Submission Workflow¶
Email Delivery¶
- The provider resolves the target email address (explicit > profile > supplier contact)
- Builds the email subject using the template:
"Order {OrderNumber} for {SupplierName}" - Looks up all enabled email configurations for the
fulfilment.supplier-ordertopic - Queues a delivery for each configuration
- Returns a reference like
email:{deliveryId}
File Transfer (FTP/SFTP)¶
- The provider resolves connection settings from the supplier profile
- Validates that host, username, and password are configured
- Generates a CSV file from the order data using the column mapping
- Builds a deterministic file name from the order number
- Uploads the file to the remote path
- Returns a reference like
sftp:/orders/incoming/ORD-0001.csv
Idempotency¶
For file transfers, if the file already exists on the server and overwrite is disabled (the default), the provider treats it as a successful idempotent retry -- it does not fail.
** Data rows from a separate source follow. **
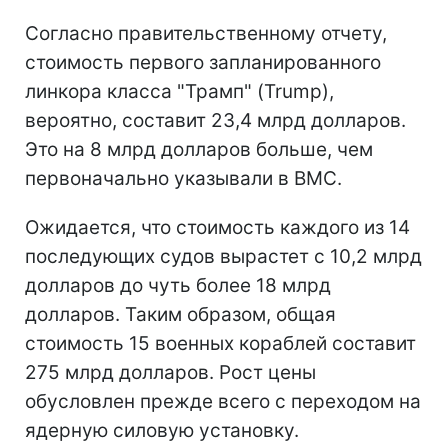
Согласно правительственному отчету,
стоимость первого запланированного
линкора класса "Трамп" (Trump),
вероятно, составит 23,4 млрд долларов.
Это на 8 млрд долларов больше, чем
первоначально указывали в ВМС.
Ожидается, что стоимость каждого из 14
последующих судов вырастет с 10,2 млрд
долларов до чуть более 18 млрд
долларов. Таким образом, общая
стоимость 15 военных кораблей составит
275 млрд долларов. Рост цены
обусловлен прежде всего с переходом на
ядерную силовую установку.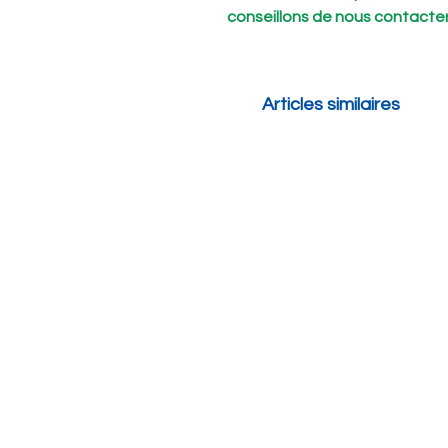
conseillons de nous contacte
Articles similaires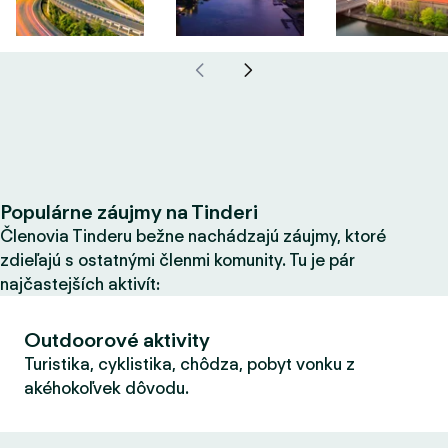
Populárne záujmy na Tinderi
Členovia Tinderu bežne nachádzajú záujmy, ktoré
zdieľajú s ostatnými členmi komunity. Tu je pár
najčastejších aktivít:
Outdoorové aktivity
Turistika, cyklistika, chôdza, pobyt vonku z
akéhokoľvek dôvodu.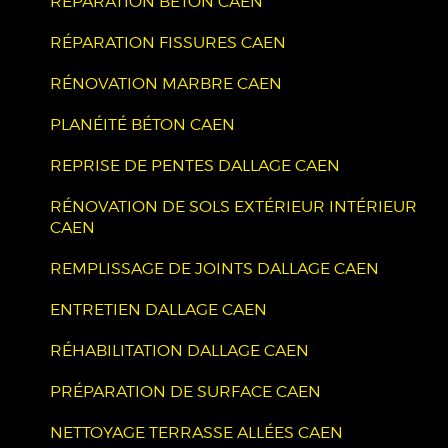
RÉPARATION BÉTON CAEN
RÉPARATION FISSURES CAEN
RÉNOVATION MARBRE CAEN
PLANÉITÉ BÉTON CAEN
REPRISE DE PENTES DALLAGE CAEN
RÉNOVATION DE SOLS EXTÉRIEUR INTÉRIEUR
CAEN
REMPLISSAGE DE JOINTS DALLAGE CAEN
ENTRETIEN DALLAGE CAEN
RÉHABILITATION DALLAGE CAEN
PRÉPARATION DE SURFACE CAEN
NETTOYAGE TERRASSE ALLÉES CAEN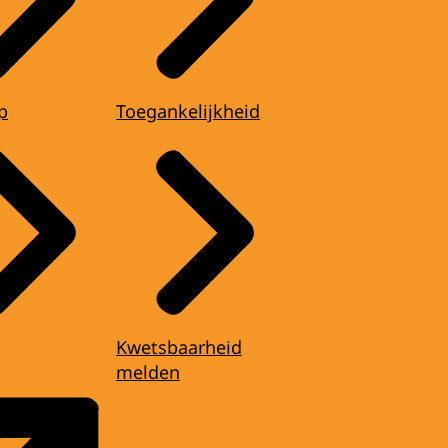
p
Toegankelijkheid
Kwetsbaarheid
melden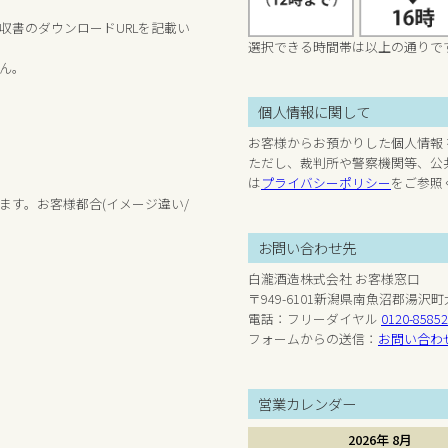
収書のダウンロードURLを記載い
選択できる時間帯は以上の通りで
ん。
個人情報に関して
お客様からお預かりした個人情報
ただし、裁判所や警察機関等、公
は
プライバシーポリシー
をご参照
ます。お客様都合(イメージ違い/
お問い合わせ先
白瀧酒造株式会社 お客様窓口
〒949-6101新潟県南魚沼郡湯沢町
電話：フリーダイヤル
0120-8585
フォームからの送信：
お問い合わ
営業カレンダー
2026年 8月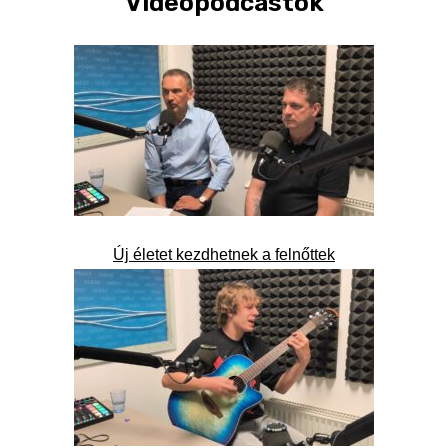
Videópodcastok
Új életet kezdhetnek a felnőttek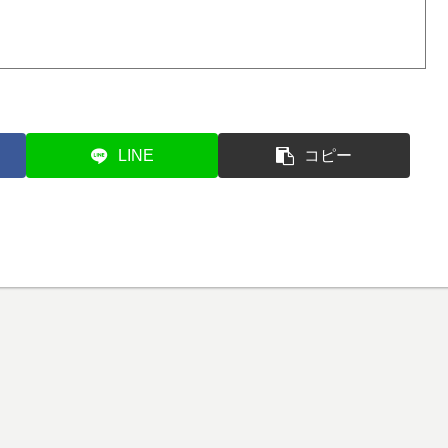
LINE
コピー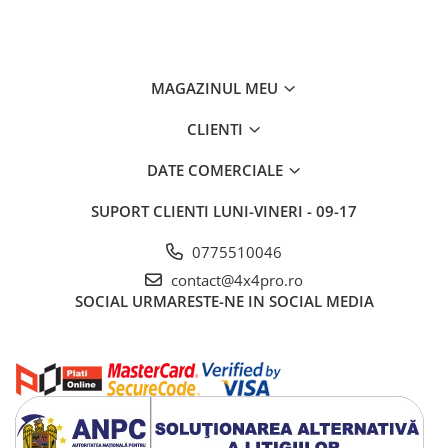
MAGAZINUL MEU
CLIENTI
DATE COMERCIALE
SUPORT CLIENTI
LUNI-VINERI - 09-17
0775510046
contact@4x4pro.ro
SOCIAL
URMARESTE-NE IN SOCIAL MEDIA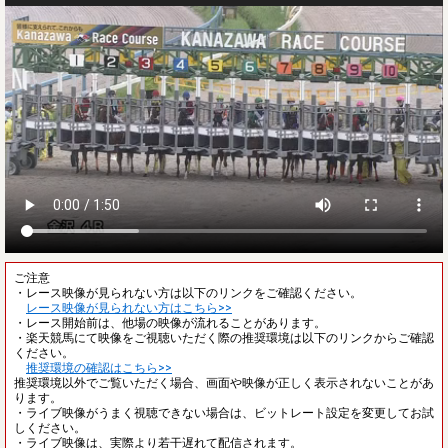
ご注意
・レース映像が見られない方は以下のリンクをご確認ください。
レース映像が見られない方はこちら>>
・レース開始前は、他場の映像が流れることがあります。
・楽天競馬にて映像をご視聴いただく際の推奨環境は以下のリンクからご確認
ください。
推奨環境の確認はこちら>>
推奨環境以外でご覧いただく場合、画面や映像が正しく表示されないことがあ
ります。
・ライブ映像がうまく視聴できない場合は、ビットレート設定を変更してお試
しください。
・ライブ映像は、実際より若干遅れて配信されます。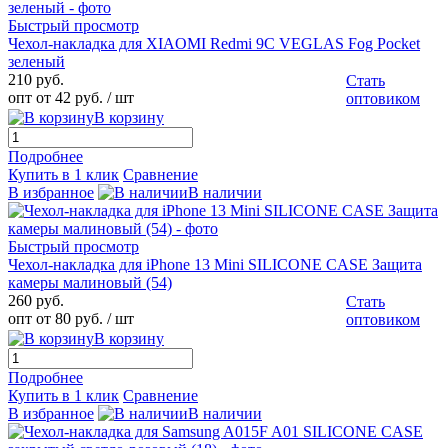
Быстрый просмотр
Чехол-накладка для XIAOMI Redmi 9C VEGLAS Fog Pocket
зеленый
210 руб.
Стать
опт от 42 руб.
/ шт
оптовиком
В корзину
Подробнее
Купить в 1 клик
Сравнение
В избранное
В наличии
Быстрый просмотр
Чехол-накладка для iPhone 13 Mini SILICONE CASE Защита
камеры малиновый (54)
260 руб.
Стать
опт от 80 руб.
/ шт
оптовиком
В корзину
Подробнее
Купить в 1 клик
Сравнение
В избранное
В наличии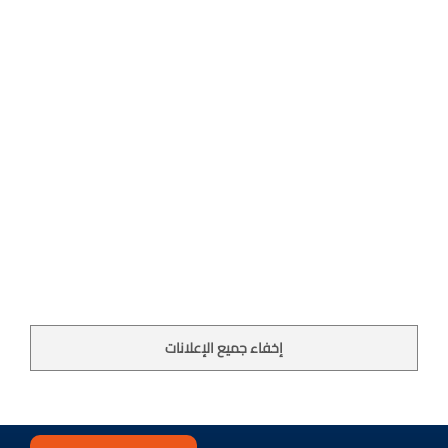
إخفاء جميع الإعلانات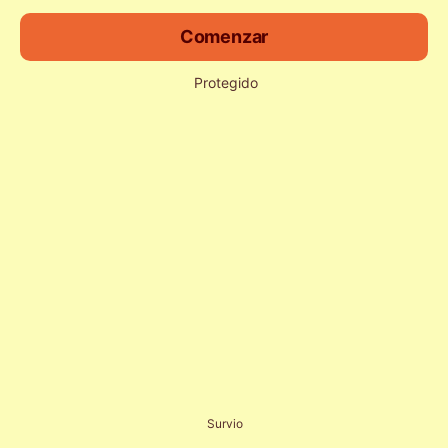
Comenzar
Protegido
Survio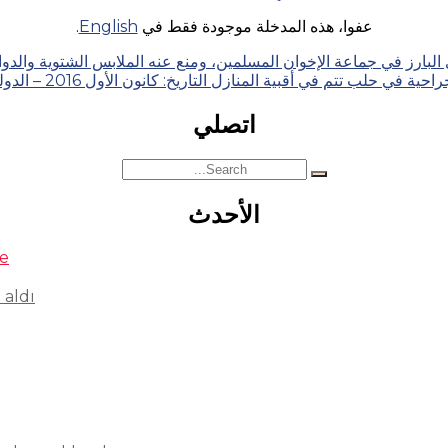
عفوا، هذه المدخلة موجودة فقط في
English
.
ز في جماعة الإخوان المسلمين، ومنع عنه الملابس الشتوية والدواء التاريخ: تشرين 
ية في حلب تتم في أقبية المنازل التاريخ: كانون الأول 2016 – الدولة: سوريا
اتصلي
Search
for:
الأحدث
se
 aldı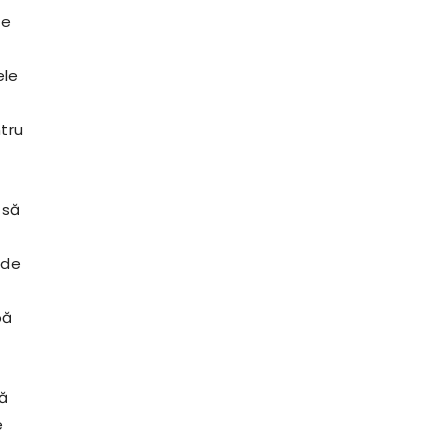
ie
ele
ntru
 să
 de
pă
să
e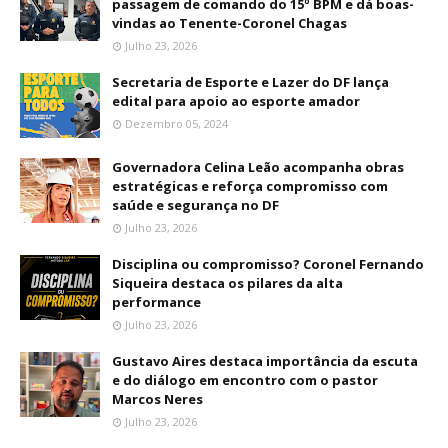
passagem de comando do 15º BPM e dá boas-
vindas ao Tenente-Coronel Chagas
Julho 23, 2026
Secretaria de Esporte e Lazer do DF lança
edital para apoio ao esporte amador
Dezembro 05, 2024
Governadora Celina Leão acompanha obras
estratégicas e reforça compromisso com
saúde e segurança no DF
Julho 23, 2026
Disciplina ou compromisso? Coronel Fernando
Siqueira destaca os pilares da alta
performance
Julho 23, 2026
Gustavo Aires destaca importância da escuta
e do diálogo em encontro com o pastor
Marcos Neres
Julho 23, 2026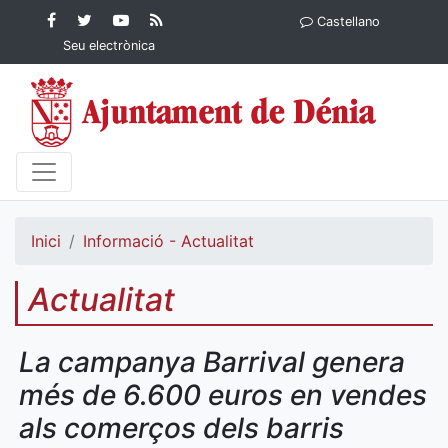
Contingut principal
Facebook
Twitter
YouTube
RSS
Castellano
Ajuntament de Dénia
Ajuntament de
Ajuntament
Actualitat
Seu electrònica
Dénia
de Dénia
Ajuntament
de Dénia">
Inici
Informació - Actualitat
Actualitat
La campanya Barrival genera
més de 6.600 euros en vendes
als comerços dels barris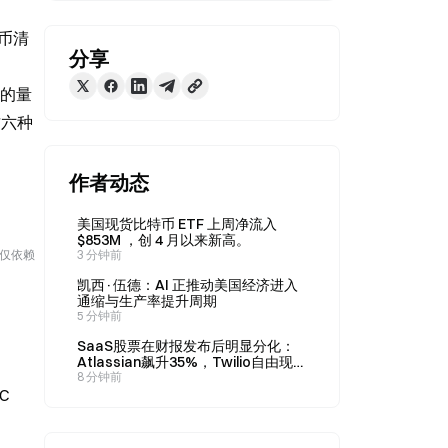
货币清
分享
 的量
这六种
作者动态
美国现货比特币 ETF 上周净流入
$853M ，创 4 月以来新高。
勿仅依赖
3 分钟前
凯西·伍德：AI 正推动美国经济进入
通缩与生产率提升周期
5 分钟前
SaaS股票在财报发布后明显分化：
Atlassian飙升35%，Twilio自由现金
流创历史新高
8 分钟前
C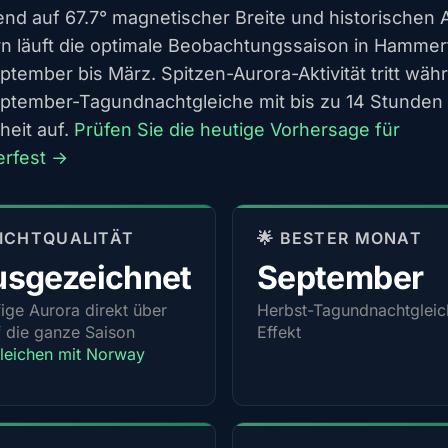
end auf 67.7° magnetischer Breite und historischen 
n läuft die optimale Beobachtungssaison in Hammer
ptember bis März. Spitzen-Aurora-Aktivität tritt wäh
ptember-Tagundnachtgleiche mit bis zu 14 Stunden
heit auf.
Prüfen Sie die heutige Vorhersage für
rfest →
 SICHTQUALITÄT
🌟 BESTER MONAT
sgezeichnet
September
ige Aurora direkt über
Herbst-Tagundnachtgleic
 die ganze Saison
Effekt
leichen mit Norway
This is important because the retry job may attempt redelivery.
Supplier Profile Configuration¶
Each supplier needs a delivery profile stored in their extended data:
{
"submissionTrigger": "OnPaid",
"deliveryMethod": "Email",
"emailSettings": {
"recipientEmail": "orders@supplier.com",
"ccAddresses": ["warehouse@supplier.com"]
},
"ftpSettings": {
"host": "ftp.supplier.com",
"port": 22,
"username": "merchello",
"password": "***",
"remotePath": "/orders/incoming",
"useSftp": true,
"hostFingerprint": "ssh-rsa 2048 xx:xx:xx..."
},
"csvSettings": {
"columns": { "OrderNumber": "PO Number", "Sku": "Item Code" },
"staticColumns": { "AccountNumber": "MERCH-001" }
}
}
CSV Column Mapping¶
The CSV generator uses a configurable column mapping:
- Columns -- Map internal field names to supplier-specific column headers
- Static columns -- Add fixed values to every row (e.g., account numbers)
If no custom mapping is provided, a default mapping is used.
Error Handling¶
Errors are classified by SupplierDirectErrorClassifier into categories like ConfigurationError, ConnectionError, etc. This determines retry behavior: connection errors are retried, configuration errors fail immediately.
All error messages are run through SupplierDirectSecretRedactor to ensure passwords, tokens, and other sensitive data never appear in logs or error responses.